Hypothermia is a complex issue in the management of the potential abdominal organ donor. Failure to correct hypothermia can delay certification of brain death with further deterioration of the patient. Following establishment of brain death, hypothermia may result from the inability of the patient to shiver and thereby compensate for heat losses as well as failure of vasoconstriction. Iatrogenic causes of hypothermia include resuscitation with large volumes of unwarmed fluids and blood products and conductive and convective heat loss to the environment. A liter of crystalloid at a room temperature of 20°C will lower a 70 kg patient's temperature by 0.25°C, a unit of blood (250 ml) at 4°C will lower body temperature by 0.125°C.
Hypothermia has a number of adverse consequences in the organ donor. Chief among them is resultant myocardial depression. This can progress to cardiac arrest. Decreased oxygen delivery can also occur due to shifting of the oxyhemoglobin dissociation curve to the left. At temperatures less than 32°C coagulopathy can occur. Fluid losses may also be exacerbated as hypothermia decreases renal tubular cell reabsorptive function with a resultant "cold diuresis".

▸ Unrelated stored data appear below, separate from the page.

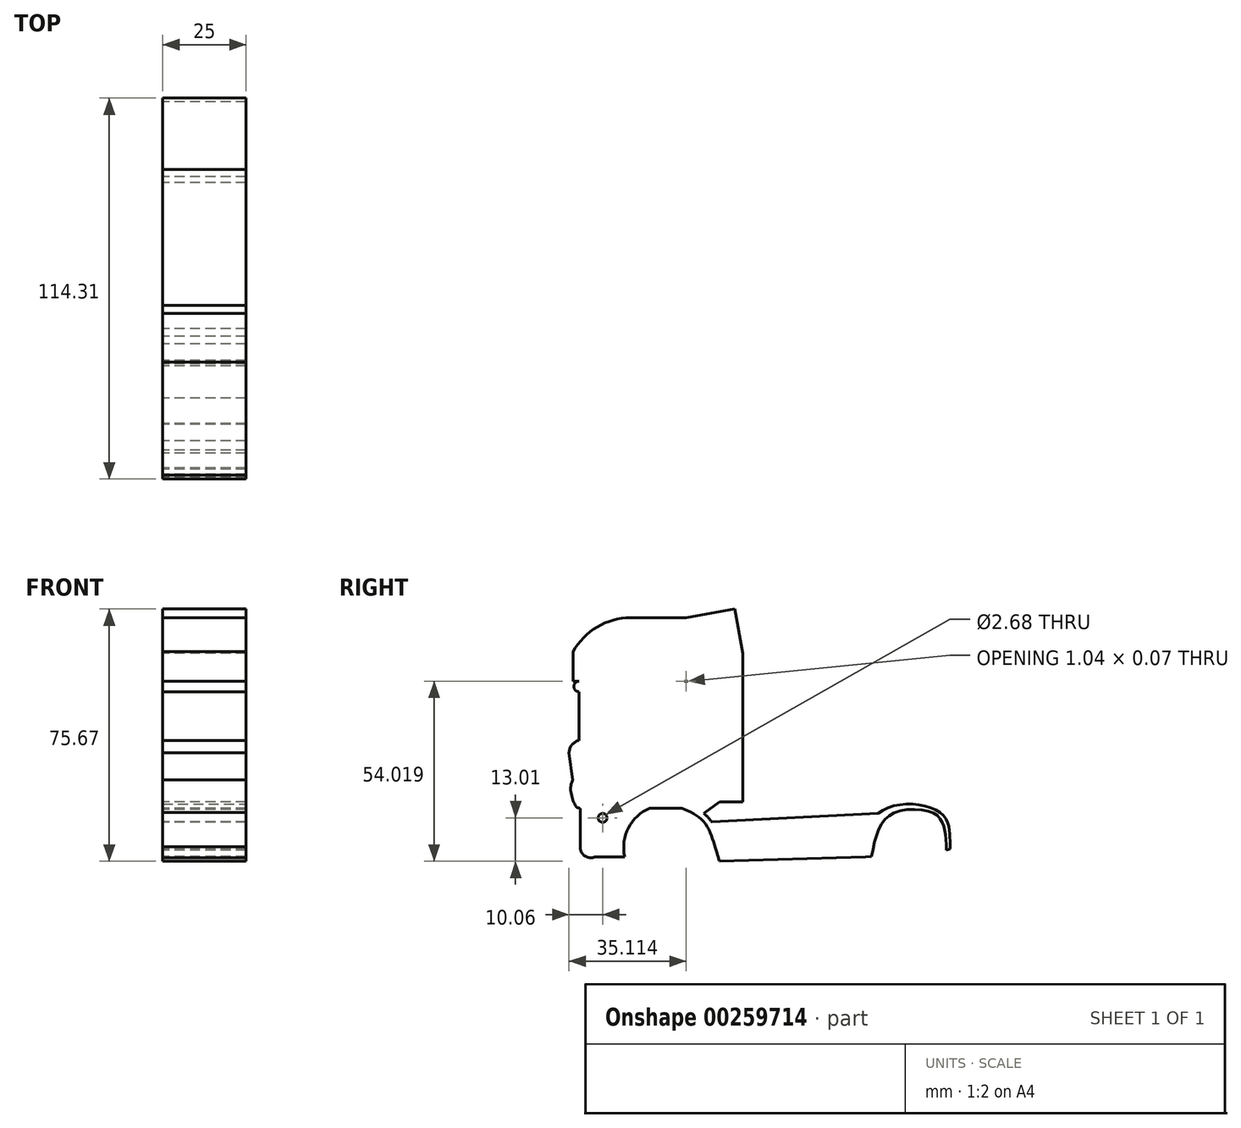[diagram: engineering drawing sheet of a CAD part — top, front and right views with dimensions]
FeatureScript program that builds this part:
annotation { "Feature Type Name" : "Feature", "Feature Type Description" : "" }
export const myFeature = defineFeature(function(context is Context, id is Id, definition is map)
    precondition{}
    {
        {
            var Q0;
            Q0=qCreatedBy(makeId("Right.planeOp"),FACE);
            var sketch = newSketch(context, id + "F0", { "sketchPlane" : qUnion([Q0])});
            skLineSegment(sketch, "E0", {"start": v(-43.24, -34.93) * mm, "end": v(-52.1, -34.93) * mm});
            skLineSegment(sketch, "E1", {"start": v(-7.95, 17.73) * mm, "end": v(-58.72, 17.73) * mm});
            skLineSegment(sketch, "E2", {"start": v(-26.03, -20.34) * mm, "end": v(-35.68, -20.34) * mm});
            skLineSegment(sketch, "E3", {"start": v(-26.03, -18.55) * mm, "end": v(-35.68, -18.55) * mm});
            skLineSegment(sketch, "E4", {"start": v(-7.78, -18.51) * mm, "end": v(-14.82, -18.51) * mm});
            skLineSegment(sketch, "E5", {"start": v(-14.82, -18.51) * mm, "end": v(-19.45, -21.9) * mm});
            skPoint(sketch, "E6.end.orphan", {"position": v(-19.45, -31.9) * mm});
            skPoint(sketch, "E6.start.orphan", {"position": v(-19.25, -36.25) * mm});
            skFitSpline(sketch, "E7", {"points": [v(-26.03, -20.34) * mm, v(-19.45, -24.51) * mm, v(-16.12, -31.9) * mm, v(-14.82, -36.25) * mm], "startDerivative": vector(20.45, -9) * mm, "endDerivative": vector(4.29, -14.37) * mm});
            skPoint(sketch, "E8.1.internal.orphan", {"position": v(-54.72, -34.93) * mm});
            skPoint(sketch, "E8.2.internal.orphan", {"position": v(-56.6, -31.9) * mm});
            skLineSegment(sketch, "E9", {"start": v(-58.72, 17.73) * mm, "end": v(-58.72, 26.58) * mm});
            skLineSegment(sketch, "E10", {"start": v(-7.78, -18.51) * mm, "end": v(-7.78, 26.08) * mm});
            skLineSegment(sketch, "E11", {"start": v(-7.78, 26.08) * mm, "end": v(-10.27, 39.42) * mm});
            skLineSegment(sketch, "E12", {"start": v(-10.27, 39.42) * mm, "end": v(-24.86, 36.8) * mm});
            skLineSegment(sketch, "E13", {"start": v(-24.86, 36.8) * mm, "end": v(-41.5, 36.8) * mm});
            skArc(sketch, "E14", {"start": v(-41.5, 36.8) * mm, "mid": v(-51.5, 34.05) * mm, "end": v(-58.72, 26.58) * mm});
            skPoint(sketch, "E15.start.orphan", {"position": v(-35.95, 0) * mm});
            skLineSegment(sketch, "E16", {"start": v(-56.97, 14.61) * mm, "end": v(-56.97, 0) * mm});
            skPoint(sketch, "E17.end.orphan", {"position": v(-35.95, 5.27) * mm});
            skPoint(sketch, "E17.start.orphan", {"position": v(-30.86, -18.55) * mm});
            skLineSegment(sketch, "E18", {"start": v(-33.33, 17.73) * mm, "end": v(-33.33, -14.86) * mm});
            skFitSpline(sketch, "E19", {"points": [v(-20.2, 17.73) * mm, v(-21.36, 26.29) * mm, v(-25.45, 28.62) * mm], "startDerivative": vector(0.34, 17.99) * mm, "endDerivative": vector(-12.56, 3.18) * mm});
            skLineSegment(sketch, "E20", {"start": v(-25.45, 28.62) * mm, "end": v(-25.45, 36.8) * mm});
            skArc(sketch, "E21", {"start": v(-56.6, -31.9) * mm, "mid": v(-55.2, -34.66) * mm, "end": v(-52.1, -34.93) * mm});
            skLineSegment(sketch, "E22", {"start": v(-56.6, -31.9) * mm, "end": v(-56.6, -21.58) * mm});
            skPoint(sketch, "E23.end.orphan", {"position": v(-65.43, 0) * mm});
            skPoint(sketch, "E23.start.orphan", {"position": v(-56.6, -11.07) * mm});
            skArc(sketch, "E24", {"start": v(-56.97, 0) * mm, "mid": v(-59.08, -1.35) * mm, "end": v(-59.94, -3.7) * mm});
            skLineSegment(sketch, "E25", {"start": v(-59.94, -3.7) * mm, "end": v(-58.81, -11.9) * mm});
            skLineSegment(sketch, "E26", {"start": v(-58.81, -1.99) * mm, "end": v(-25.35, 3.7) * mm});
            skLineSegment(sketch, "E27", {"start": v(-25.35, 17.73) * mm, "end": v(-56.97, 17.73) * mm});
            skLineSegment(sketch, "E28", {"start": v(-22.97, 7.07) * mm, "end": v(-22.97, 15.95) * mm});
            skArc(sketch, "E29", {"start": v(-25.35, 3.7) * mm, "mid": v(-23.62, 5) * mm, "end": v(-22.97, 7.07) * mm});
            skArc(sketch, "E30", {"start": v(-22.97, 15.95) * mm, "mid": v(-23.7, 17.43) * mm, "end": v(-25.35, 17.73) * mm});
            skArc(sketch, "E31", {"start": v(-56.97, 17.73) * mm, "mid": v(-58.53, 16.17) * mm, "end": v(-56.97, 14.61) * mm});
            skPoint(sketch, "E32.orphan", {"position": v(52.72, -34.93) * mm});
            skFitSpline(sketch, "E33", {"points": [v(-58.81, -11.9) * mm, v(-59.44, -13.92) * mm, v(-58.81, -17.84) * mm, v(-57.37, -20.2) * mm, v(-56.67, -20.37) * mm, v(-56.6, -21.58) * mm], "startDerivative": vector(-4, -8.8) * mm, "endDerivative": vector(-0.55, -9.9) * mm});
            skPoint(sketch, "E34.1.internal.orphan", {"position": v(-55.19, -20.37) * mm});
            skLineSegment(sketch, "E35", {"start": v(-58.81, -11.9) * mm, "end": v(-56.23, -11.9) * mm});
            skLineSegment(sketch, "E36", {"start": v(-56.23, -11.9) * mm, "end": v(-55.19, -20.37) * mm});
            skLineSegment(sketch, "E37", {"start": v(-55.19, -20.37) * mm, "end": v(-56.67, -20.37) * mm});
            skLineSegment(sketch, "E38", {"start": v(25.05, -32) * mm, "end": v(-14.62, -32) * mm});
            skLineSegment(sketch, "E39", {"start": v(-14.62, -32) * mm, "end": v(-14.62, -29.73) * mm});
            skLineSegment(sketch, "E40", {"start": v(-14.62, -29.73) * mm, "end": v(26.76, -28.81) * mm});
            skLineSegment(sketch, "E41", {"start": v(26.76, -28.81) * mm, "end": v(25.05, -32) * mm});
            skLineSegment(sketch, "E42", {"start": v(-7.7, -29.58) * mm, "end": v(-7.64, -32) * mm});
            skLineSegment(sketch, "E43", {"start": v(-19.5, 17.73) * mm, "end": v(-16.49, -13.35) * mm});
            skLineSegment(sketch, "E44", {"start": v(-18.26, -12.64) * mm, "end": v(-18.26, -5.32) * mm});
            skLineSegment(sketch, "E45", {"start": v(-30.76, -6.52) * mm, "end": v(-31.44, -6.59) * mm});
            skLineSegment(sketch, "E46", {"start": v(-30.81, -13.15) * mm, "end": v(-30.8, -13.35) * mm});
            skLineSegment(sketch, "E47", {"start": v(-18.26, -4.17) * mm, "end": v(-18.56, -0.97) * mm});
            skLineSegment(sketch, "E48", {"start": v(-18.79, -1) * mm, "end": v(-56.02, -4.59) * mm});
            skLineSegment(sketch, "E49", {"start": v(-56.04, -4.7) * mm, "end": v(-59.72, -5.32) * mm});
            skLineSegment(sketch, "E50", {"start": v(-18.26, -4.17) * mm, "end": v(-55.94, -7.8) * mm});
            skPoint(sketch, "E50.endSnap0", {"position": v(-59.38, -7.8) * mm});
            skLineSegment(sketch, "E51", {"start": v(-55.94, -7.8) * mm, "end": v(-59.38, -7.8) * mm});
            skLineSegment(sketch, "E52", {"start": v(-0.4, -26.63) * mm, "end": v(-2.78, -26.63) * mm});
            skLineSegment(sketch, "E53", {"start": v(-0.4, -26.63) * mm, "end": v(-0.46, -25.58) * mm});
            skLineSegment(sketch, "E54", {"start": v(-0.67, -25.6) * mm, "end": v(-2.74, -25.69) * mm});
            skLineSegment(sketch, "E55", {"start": v(-2.75, -25.6) * mm, "end": v(-2.78, -26.63) * mm});
            skPoint(sketch, "E56.end.orphan", {"position": v(-14.82, -24.09) * mm});
            skLineSegment(sketch, "E57", {"start": v(32.9, -21.9) * mm, "end": v(-17.13, -24.42) * mm});
            skArc(sketch, "E58", {"start": v(-14.62, -29.73) * mm, "mid": v(-18.76, -22.54) * mm, "end": v(-26.03, -18.55) * mm});
            skPoint(sketch, "E59.1.internal.orphan", {"position": v(-43.24, -26.59) * mm});
            skPoint(sketch, "E59.2.internal.orphan", {"position": v(-39.07, -20.34) * mm});
            skArc(sketch, "E60", {"start": v(-35.68, -20.34) * mm, "mid": v(-42.12, -26.26) * mm, "end": v(-43.24, -34.93) * mm});
            skArc(sketch, "E61", {"start": v(-35.68, -18.55) * mm, "mid": v(-41.82, -23.28) * mm, "end": v(-43.49, -30.86) * mm});
            skLineSegment(sketch, "E62", {"start": v(-44.17, -27.55) * mm, "end": v(-53.9, -27.55) * mm});
            skLineSegment(sketch, "E63", {"start": v(-42.67, -21.7) * mm, "end": v(-52.17, -21.7) * mm});
            skFitSpline(sketch, "E64", {"points": [v(-52.17, -21.7) * mm, v(-53.2, -21.7) * mm, v(-54, -23.93) * mm, v(-53.9, -27.55) * mm], "startDerivative": vector(-4.62, 1.26) * mm, "endDerivative": vector(0.81, -6.83) * mm});
            skCircle(sketch, "E65", {"center": v(-49.88, -23.24) * mm, "radius": 1.34 * mm});
            skLineSegment(sketch, "E66", {"start": v(-33.33, -10.65) * mm, "end": v(-39.35, -10.65) * mm});
            skLineSegment(sketch, "E67", {"start": v(-33.33, -10.65) * mm, "end": v(-33.33, -6.52) * mm});
            skLineSegment(sketch, "E68", {"start": v(-33.62, -6.47) * mm, "end": v(-36.54, -6.47) * mm});
            skArc(sketch, "E69", {"start": v(-36.54, -6.47) * mm, "mid": v(-38.45, -8.21) * mm, "end": v(-39.35, -10.65) * mm});
            skLineSegment(sketch, "E70", {"start": v(-35.08, -7.61) * mm, "end": v(-35.08, -10.13) * mm});
            skPoint(sketch, "E70.startSnap0", {"position": v(-35.08, -6.47) * mm});
            skLineSegment(sketch, "E71", {"start": v(-35.4, -10.13) * mm, "end": v(-35.4, -7.61) * mm});
            skLineSegment(sketch, "E72", {"start": v(-35.4, -7.61) * mm, "end": v(-35.08, -7.61) * mm});
            skLineSegment(sketch, "E73", {"start": v(-18.26, -12.64) * mm, "end": v(-43.09, -13.64) * mm});
            skPoint(sketch, "E74.end.orphan", {"position": v(-43.81, -12.64) * mm});
            skLineSegment(sketch, "E75", {"start": v(-43.09, -13.64) * mm, "end": v(-44.5, -13.02) * mm});
            skLineSegment(sketch, "E76", {"start": v(-44.5, -13.02) * mm, "end": v(-40.79, -7.81) * mm});
            skLineSegment(sketch, "E77", {"start": v(-40.79, -7.81) * mm, "end": v(-36.54, -6.47) * mm});
            skLineSegment(sketch, "E78", {"start": v(-33.33, -6.52) * mm, "end": v(-30.76, -6.52) * mm});
            skLineSegment(sketch, "E79", {"start": v(-18.26, -5.32) * mm, "end": v(-30.76, -6.52) * mm});
            skLineSegment(sketch, "E80", {"start": v(-30.8, -13.35) * mm, "end": v(-31.44, -6.59) * mm});
            skLineSegment(sketch, "E81", {"start": v(-7.78, -14.07) * mm, "end": v(-38.45, -15.3) * mm});
            skPoint(sketch, "E81.endSnap0", {"position": v(-38.45, -8.21) * mm});
            skLineSegment(sketch, "E82", {"start": v(-38.45, -15.3) * mm, "end": v(-44.01, -19.9) * mm});
            skLineSegment(sketch, "E83", {"start": v(-44.01, -19.9) * mm, "end": v(-55.19, -20.37) * mm});
            skLineSegment(sketch, "E84", {"start": v(-43.5, -30.78) * mm, "end": v(-53.48, -30.78) * mm});
            skLineSegment(sketch, "E85", {"start": v(-53.48, -30.78) * mm, "end": v(-53.9, -27.55) * mm});
            skLineSegment(sketch, "E86", {"start": v(-43.5, -30.78) * mm, "end": v(-44.17, -27.55) * mm});
            skFitSpline(sketch, "E87", {"points": [v(29, -34.93) * mm, v(29, -33.62) * mm, v(32.9, -21.9) * mm, v(51.6, -21.81) * mm, v(54.37, -29.98) * mm, v(54.37, -32.58) * mm, v(54.37, -32.74) * mm], "startDerivative": vector(-2.15, 10.79) * mm, "endDerivative": vector(0.05, -4.12) * mm});
            skLineSegment(sketch, "E88", {"start": v(-14.82, -36.25) * mm, "end": v(29, -34.93) * mm});
            skFitSpline(sketch, "E89", {"points": [v(30.81, -34.83) * mm, v(33.62, -25.44) * mm, v(38.87, -21.26) * mm, v(48.63, -21.47) * mm, v(51.81, -24.07) * mm, v(52.93, -27.57) * mm, v(53.3, -32.87) * mm], "startDerivative": vector(10.27, 49.86) * mm, "endDerivative": vector(1.27, -36.38) * mm});
            skLineSegment(sketch, "E90", {"start": v(30.81, -34.83) * mm, "end": v(29, -34.93) * mm});
            skLineSegment(sketch, "E91", {"start": v(54.37, -32.58) * mm, "end": v(53.3, -32.87) * mm});
            skSolve(sketch);
        }
        {
            var Q0;
            Q0=makeQuery(id+"F0.imprint","IMPRINT",FACE,{"disambiguationData":[TD([[makeQuery(id+"F0.imprint","IMPRINT",EDGE,{"derivedFrom":sQuery(id+"F0.wireOp",EDGE,"E16")}),1.0]])]});
            var Q1;
            {var subQ3=sQuery(id+"F0.wireOp",EDGE,"E9");Q1=makeQuery(id+"F0.imprint","IMPRINT",FACE,{"disambiguationData":[TD([[makeQuery(id+"F0.imprint","IMPRINT",EDGE,{"derivedFrom":subQ3}),-1.0]])]});}
            var Q2;
            {var subQ10=sQuery(id+"F0.wireOp",EDGE,"E28");Q2=makeQuery(id+"F0.imprint","IMPRINT",FACE,{"disambiguationData":[TD([[makeQuery(id+"F0.imprint","IMPRINT",EDGE,{"derivedFrom":subQ10}),1.0]])]});}
            var Q3;
            {var subQ12=sQuery(id+"F0.wireOp",EDGE,"E11");Q3=makeQuery(id+"F0.imprint","IMPRINT",FACE,{"disambiguationData":[TD([[makeQuery(id+"F0.imprint","IMPRINT",EDGE,{"derivedFrom":subQ12}),1.0]])]});}
            var Q4;
            {var subQ2=sQuery(id+"F0.wireOp",EDGE,"E44");Q4=makeQuery(id+"F0.imprint","IMPRINT",FACE,{"disambiguationData":[TD([[makeQuery(id+"F0.imprint","IMPRINT",EDGE,{"derivedFrom":subQ2}),1.0]])]});}
            var Q5;
            {var subQ0=sQuery(id+"F0.wireOp",EDGE,"E66");Q5=makeQuery(id+"F0.imprint","IMPRINT",FACE,{"disambiguationData":[TD([[makeQuery(id+"F0.imprint","IMPRINT",EDGE,{"derivedFrom":subQ0}),1.0]])]});}
            var Q6;
            {var subQ6=sQuery(id+"F0.wireOp",EDGE,"E45");Q6=makeQuery(id+"F0.imprint","IMPRINT",FACE,{"disambiguationData":[TD([[makeQuery(id+"F0.imprint","IMPRINT",EDGE,{"derivedFrom":subQ6}),-1.0]])]});}
            var Q7;
            {var subQ0=sQuery(id+"F0.wireOp",EDGE,"E35");Q7=makeQuery(id+"F0.imprint","IMPRINT",FACE,{"disambiguationData":[TD([[makeQuery(id+"F0.imprint","IMPRINT",EDGE,{"derivedFrom":subQ0}),-1.0]])]});}
            var Q8;
            {var subQ8=sQuery(id+"F0.wireOp",EDGE,"E0");Q8=makeQuery(id+"F0.imprint","IMPRINT",FACE,{"disambiguationData":[TD([[makeQuery(id+"F0.imprint","IMPRINT",EDGE,{"derivedFrom":subQ8}),-1.0]])]});}
            var Q9;
            {var subQ7=sQuery(id+"F0.wireOp",EDGE,"E2");Q9=makeQuery(id+"F0.imprint","IMPRINT",FACE,{"disambiguationData":[TD([[makeQuery(id+"F0.imprint","IMPRINT",EDGE,{"derivedFrom":subQ7}),-1.0]])]});}
            var Q10;
            Q10=makeQuery(id+"F0.imprint","IMPRINT",FACE,{"disambiguationData":[TD([[makeQuery(id+"F0.imprint","IMPRINT",EDGE,{"derivedFrom":sQuery(id+"F0.wireOp",EDGE,"E89")}),1.0]])]});
            var Q11;
            {var subQ0=sQuery(id+"F0.wireOp",EDGE,"E41");Q11=makeQuery(id+"F0.imprint","IMPRINT",FACE,{"disambiguationData":[TD([[makeQuery(id+"F0.imprint","IMPRINT",EDGE,{"derivedFrom":subQ0}),-1.0]])]});}
            var Q12;
            Q12=makeQuery(id+"F0.imprint","IMPRINT",FACE,{"disambiguationData":[TD([[makeQuery(id+"F0.imprint","IMPRINT",EDGE,{"derivedFrom":sQuery(id+"F0.wireOp",EDGE,"E62")}),1.0]])]});
            var Q13;
            {var subQ0=sQuery(id+"F0.wireOp",EDGE,"E39");Q13=makeQuery(id+"F0.imprint","IMPRINT",FACE,{"disambiguationData":[TD([[makeQuery(id+"F0.imprint","IMPRINT",EDGE,{"derivedFrom":subQ0}),-1.0]])]});}
            extrude(context, id + "F1", {"entities" : qUnion([Q0, Q1, Q2, Q3, Q4, Q5, Q6, Q7, Q8, Q9, Q10, Q11, Q12, Q13]), "depth" : 25 * mm, "offsetDistance" : 25 * mm});
        }
    });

Prevention of hypothermia is therefore extremely important. Convective heat losses result from high turnover of cool air in air-conditioned intensive care areas.
The relative humidity can also exacerbate heat losses. Conductive losses occur through exposure to wet drapes and cool surfaces. Heat loss may also result from evaporation of surgical prep solutions applied for line placement or cardiac catheterization. Core temperature must be monitored. Because of the loss of thermoregulation, skin temperature is the least reliable measure of core temperature. Esophageal, rectal or bladder probes or tip of a pulmonary artery catheter are much more reliable measures of core temperature.
Treatment of hypothermia involves covering exposed surfaces, use of a warming blanket, adding heated humidifiers to the anesthetic circuit, warming of administered fluids and raising room temperature and humidity.